D クラスからは溜息が、Bクラスからは歓声が沸き起こる。一応一番槍としてお仕事は出来たようですねぇ。
「クソッ!」
レース直後、悔しそうに須藤が太股をパンッ!と叩く。スマンね。こっちもクラスで大見得切った手前、負けられないんですよ。
「…お前、意外と速いのな。完敗だぜ。」
「逃げ足だけは速いもんで。俺以外だと須藤が一番速いんでないかい?」
一時期須藤に追いかけられて一度も捕まっていない事はお忘れの様らしい。
「お前に言われても嬉しくはねぇよ。次は絶対勝つ。」
手を、出されるかと思ったが穏便に話が切り上がる。彼は見た目に反してスポーツマンシップはあるようですねぇ。夏休み前に何度か殴りかかられたけど。
「お疲れ様〜!Dクラスエースの須藤君に勝っちゃうなんてやるねぇ赤羽君は!」
とてとてと一之瀬が近づき、うりうり~、と肘でこちらを小突く。
「はいはいありがとさんありがとうさん。」
学年でトップクラスの運動能力の須藤との直接対決に勝てたのがクラスの士気上げに繋がれば良いですねぇ。
「じゃこの調子で他の競技も頼むよ!応援してるぞエースっ!」
エースと言われると、期待されていると思う前に某敗北者を想像してしまう。ハァ…ハァ… 敗北者……?
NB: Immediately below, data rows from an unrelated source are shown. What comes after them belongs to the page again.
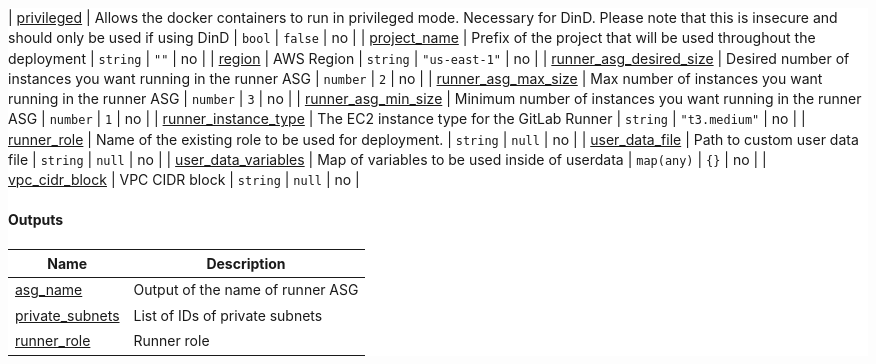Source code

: | <a name="input_privileged"></a> [privileged](#input\_privileged) | Allows the docker containers to run in privileged mode. Necessary for DinD. Please note that this is insecure and should only be used if using DinD | `bool` | `false` | no |
| <a name="input_project_name"></a> [project\_name](#input\_project\_name) | Prefix of the project that will be used throughout the deployment | `string` | `""` | no |
| <a name="input_region"></a> [region](#input\_region) | AWS Region | `string` | `"us-east-1"` | no |
| <a name="input_runner_asg_desired_size"></a> [runner\_asg\_desired\_size](#input\_runner\_asg\_desired\_size) | Desired number of instances you want running in the runner ASG | `number` | `2` | no |
| <a name="input_runner_asg_max_size"></a> [runner\_asg\_max\_size](#input\_runner\_asg\_max\_size) | Max number of instances you want running in the runner ASG | `number` | `3` | no |
| <a name="input_runner_asg_min_size"></a> [runner\_asg\_min\_size](#input\_runner\_asg\_min\_size) | Minimum number of instances you want running in the runner ASG | `number` | `1` | no |
| <a name="input_runner_instance_type"></a> [runner\_instance\_type](#input\_runner\_instance\_type) | The EC2 instance type for the GitLab Runner | `string` | `"t3.medium"` | no |
| <a name="input_runner_role"></a> [runner\_role](#input\_runner\_role) | Name of the existing role to be used for deployment. | `string` | `null` | no |
| <a name="input_user_data_file"></a> [user\_data\_file](#input\_user\_data\_file) | Path to custom user data file | `string` | `null` | no |
| <a name="input_user_data_variables"></a> [user\_data\_variables](#input\_user\_data\_variables) | Map of variables to be used inside of userdata | `map(any)` | `{}` | no |
| <a name="input_vpc_cidr_block"></a> [vpc\_cidr\_block](#input\_vpc\_cidr\_block) | VPC CIDR block | `string` | `null` | no |

#### Outputs

| Name | Description |
|------|-------------|
| <a name="output_asg_name"></a> [asg\_name](#output\_asg\_name) | Output of the name of runner ASG |
| <a name="output_private_subnets"></a> [private\_subnets](#output\_private\_subnets) | List of IDs of private subnets |
| <a name="output_runner_role"></a> [runner\_role](#output\_runner\_role) | Runner role |

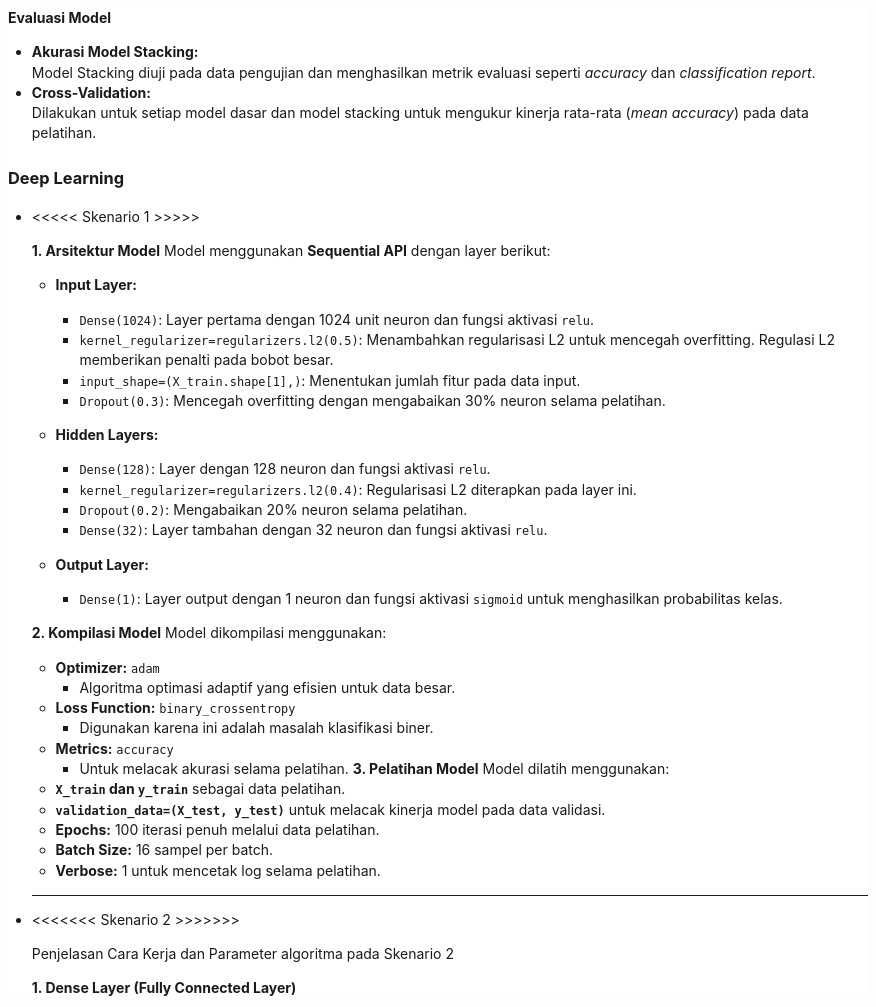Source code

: **Evaluasi Model**
- **Akurasi Model Stacking:**  
  Model Stacking diuji pada data pengujian dan menghasilkan metrik evaluasi seperti *accuracy* dan *classification report*.
- **Cross-Validation:**  
  Dilakukan untuk setiap model dasar dan model stacking untuk mengukur kinerja rata-rata (*mean accuracy*) pada data pelatihan.


### Deep Learning
- <<<<< Skenario 1 >>>>>

  **1. Arsitektur Model**
    Model menggunakan **Sequential API** dengan layer berikut:
    - **Input Layer:**  
      - `Dense(1024)`: Layer pertama dengan 1024 unit neuron dan fungsi aktivasi `relu`.  
      - `kernel_regularizer=regularizers.l2(0.5)`: Menambahkan regularisasi L2 untuk mencegah overfitting. Regulasi L2 memberikan penalti pada bobot besar.
      - `input_shape=(X_train.shape[1],)`: Menentukan jumlah fitur pada data input.
      - `Dropout(0.3)`: Mencegah overfitting dengan mengabaikan 30% neuron selama pelatihan.

    - **Hidden Layers:**  
      - `Dense(128)`: Layer dengan 128 neuron dan fungsi aktivasi `relu`.  
      - `kernel_regularizer=regularizers.l2(0.4)`: Regularisasi L2 diterapkan pada layer ini.  
      - `Dropout(0.2)`: Mengabaikan 20% neuron selama pelatihan.
      - `Dense(32)`: Layer tambahan dengan 32 neuron dan fungsi aktivasi `relu`.

    - **Output Layer:**  
      - `Dense(1)`: Layer output dengan 1 neuron dan fungsi aktivasi `sigmoid` untuk menghasilkan probabilitas kelas.

    **2. Kompilasi Model**
    Model dikompilasi menggunakan:
    - **Optimizer:** `adam`  
      - Algoritma optimasi adaptif yang efisien untuk data besar.
    - **Loss Function:** `binary_crossentropy`  
      - Digunakan karena ini adalah masalah klasifikasi biner.
    - **Metrics:** `accuracy`  
      - Untuk melacak akurasi selama pelatihan.
    **3. Pelatihan Model**
    Model dilatih menggunakan:
    - **`X_train` dan `y_train`** sebagai data pelatihan.  
    - **`validation_data=(X_test, y_test)`** untuk melacak kinerja model pada data validasi.
    - **Epochs:** 100 iterasi penuh melalui data pelatihan.
    - **Batch Size:** 16 sampel per batch.  
    - **Verbose:** 1 untuk mencetak log selama pelatihan.

    ---
  
-  <<<<<<< Skenario 2 >>>>>>>
    
      Penjelasan Cara Kerja dan Parameter algoritma pada Skenario 2

    **1. Dense Layer (Fully Connected Layer)**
「そちらも負けじと一位をもぎ取ってくれると嬉しいねぇ。」
「ニャハハ…ちょっと自信ないけど、頑張ります!」
一之瀬は運動神経が悪い訳では無いが、女子のエースを張れる訳でも無いので、人には適材適所ってものがあるもんで、全てが完璧ってのは難しいよね。こういったクラス対抗でのポイントの争いは、中堅どころが僅差でも良いので勝つのが重要である。俺が出来るのはその勢いを作るサポート位なものである。
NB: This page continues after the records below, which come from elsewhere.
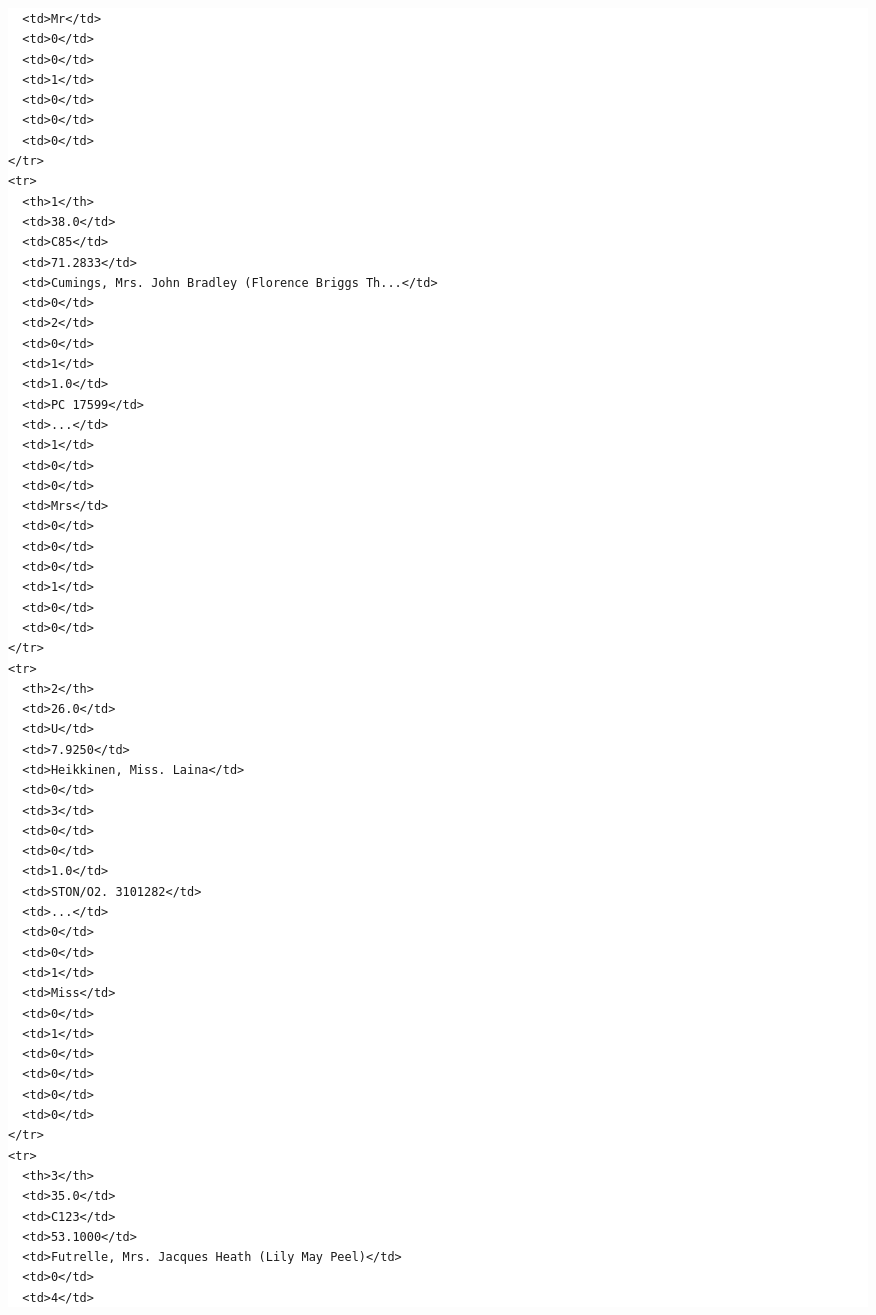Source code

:       <td>Mr</td>
      <td>0</td>
      <td>0</td>
      <td>1</td>
      <td>0</td>
      <td>0</td>
      <td>0</td>
    </tr>
    <tr>
      <th>1</th>
      <td>38.0</td>
      <td>C85</td>
      <td>71.2833</td>
      <td>Cumings, Mrs. John Bradley (Florence Briggs Th...</td>
      <td>0</td>
      <td>2</td>
      <td>0</td>
      <td>1</td>
      <td>1.0</td>
      <td>PC 17599</td>
      <td>...</td>
      <td>1</td>
      <td>0</td>
      <td>0</td>
      <td>Mrs</td>
      <td>0</td>
      <td>0</td>
      <td>0</td>
      <td>1</td>
      <td>0</td>
      <td>0</td>
    </tr>
    <tr>
      <th>2</th>
      <td>26.0</td>
      <td>U</td>
      <td>7.9250</td>
      <td>Heikkinen, Miss. Laina</td>
      <td>0</td>
      <td>3</td>
      <td>0</td>
      <td>0</td>
      <td>1.0</td>
      <td>STON/O2. 3101282</td>
      <td>...</td>
      <td>0</td>
      <td>0</td>
      <td>1</td>
      <td>Miss</td>
      <td>0</td>
      <td>1</td>
      <td>0</td>
      <td>0</td>
      <td>0</td>
      <td>0</td>
    </tr>
    <tr>
      <th>3</th>
      <td>35.0</td>
      <td>C123</td>
      <td>53.1000</td>
      <td>Futrelle, Mrs. Jacques Heath (Lily May Peel)</td>
      <td>0</td>
      <td>4</td>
次のハードル競争は特に対抗馬になる相手はおらず。俺は特に問題なく一位を頂く。競技の最初に登場して変な走りで一位をかっ攫うやべぇ一年がいるという噂が流れ始めている様だが多分俺ですね。帰宅部だったためか、俺のマークは現時点ではそれほど厳しい印象は無い。選手のオーダーは体育祭前に事前提出になっている為、分かっていても既にどうする事が出来る訳では無いのだけれど。
Bクラスのもう一人のエースである柴田も同様に一位を取れていたので、Bクラスの運動できる組は順調な滑り出しとなっている。
さて、ぼちぼち始まりました体育祭、何事も無く進んで行けば良いけど、どうなるんでしょうかね。